The identification process is extremely complicated. Most of the minors are teenagers without passports or other forms of ID and proving their age - and their claim to be travelling alone - is difficult.

Soon the Jungle camp will be demolished and the thousands of people who call it home will be forcibly evicted.

Youth support groups say when part of the camp was destroyed earlier this year, more than one hundred unaccompanied minors went missing. And there is concern that children who are not granted safe passage to the UK will try more dangerous ways of getting there.
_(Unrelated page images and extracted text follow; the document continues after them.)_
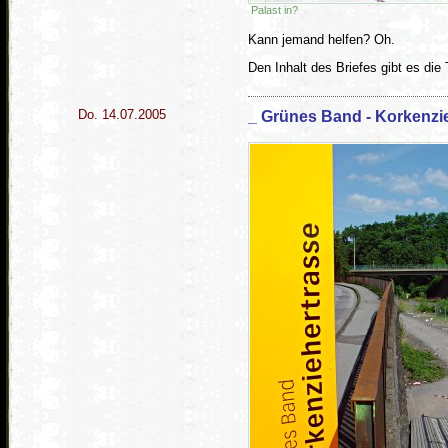
Palast in?
Kann jemand helfen? Oh.
Den Inhalt des Briefes gibt es die
Do. 14.07.2005
_ Grünes Band - Korkenzi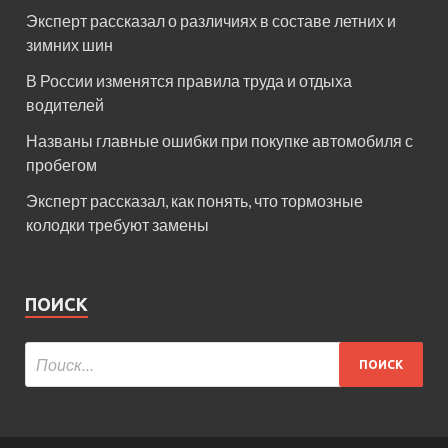
Эксперт рассказал о различиях в составе летних и
зимних шин
В России изменятся правила труда и отдыха
водителей
Названы главные ошибки при покупке автомобиля с
пробегом
Эксперт рассказал, как понять, что тормозные
колодки требуют замены
ПОИСК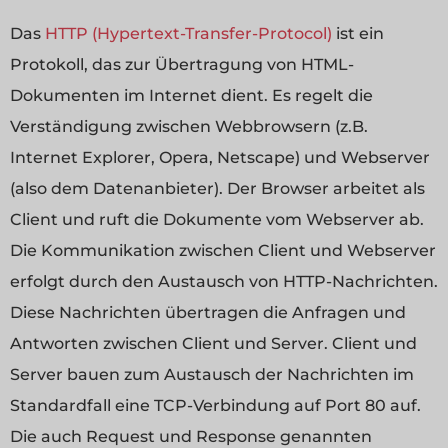
Das
HTTP (Hypertext-Transfer-Protocol)
ist ein
Protokoll, das zur Übertragung von HTML-
Dokumenten im Internet dient. Es regelt die
Verständigung zwischen Webbrowsern (z.B.
Internet Explorer, Opera, Netscape) und Webserver
(also dem Datenanbieter). Der Browser arbeitet als
Client und ruft die Dokumente vom Webserver ab.
Die Kommunikation zwischen Client und Webserver
erfolgt durch den Austausch von HTTP-Nachrichten.
Diese Nachrichten übertragen die Anfragen und
Antworten zwischen Client und Server. Client und
Server bauen zum Austausch der Nachrichten im
Standardfall eine TCP-Verbindung auf Port 80 auf.
Die auch Request und Response genannten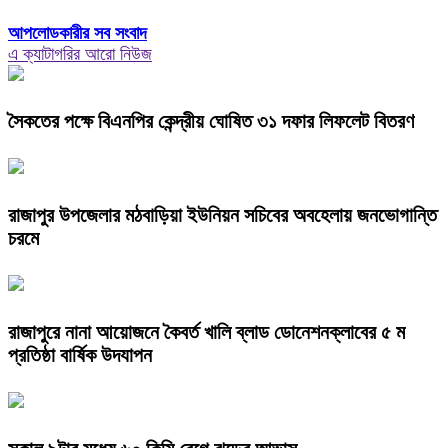
আপলোডকারীর সব সংবাদ
এ ক্যাটাগরির আরো নিউজ
সৈকতের পক্ষে বিএনপির কেন্দ্রীয় ঘোষিত ৩১ দফার লিফলেট বিতরণ
রাজাপুর উপজেলার মঠবাড়িয়া ইউনিয়ন সচিবের অবহেলায় জনভোগান্তি
চরমে
রাজাপুরে নানা আয়োজনে কৈবর্ত খালি ব্লাড ডোনেশনক্লাবের ৫ ম
প্রতিষ্ঠা বার্ষিক উদযাপন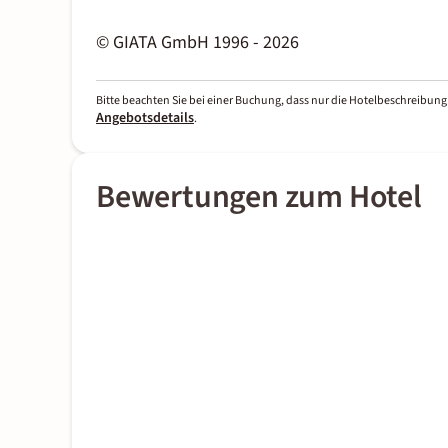
© GIATA GmbH 1996 - 2026
Bitte beachten Sie bei einer Buchung, dass nur die Hotelbeschreibung 
Angebotsdetails
.
Bewertungen zum Hotel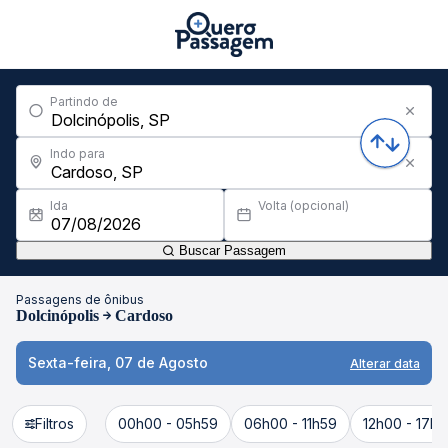
Partindo de
Indo para
Ida
Volta (opcional)
Buscar Passagem
Passagens de ônibus
Dolcinópolis
Cardoso
Sexta-feira, 07 de Agosto
Alterar data
Filtros
00h00 - 05h59
06h00 - 11h59
12h00 - 17h5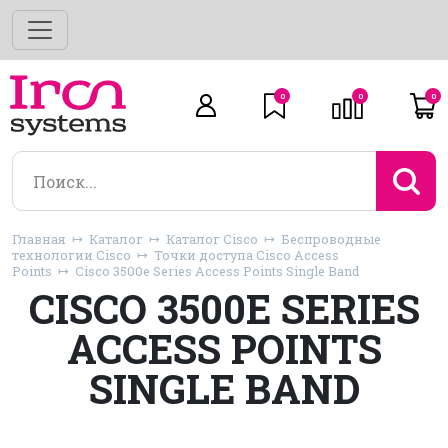
0
0
0
Главная
Каталог
Каталог Cisco
Беспроводные
технологии Cisco
Точки доступа Cisco Access
Points
Cisco 3500e Series Access Points Single Band
CISCO 3500E SERIES
ACCESS POINTS
SINGLE BAND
"As we draw closer to an eviction the attempts of young people to get across to the UK and the risks that they'll take to do it increase and it becomes more and more desperate to get there because eventually this will go and their support structure will also go. The main illegal route now would be on a lorry, stowing away on a lorry and there are frequent attempts by children to get onto moving vehicles and children have died doing it," Jonathan Willis with Refugee Youth Service said.

The French government had planned to start dismantling this camp, this week. That's been delayed now, which does mean there is more time to process the resettlement of unaccompanied minors. But the fate of many young, vulnerable, people here in the Jungle remains far from clear.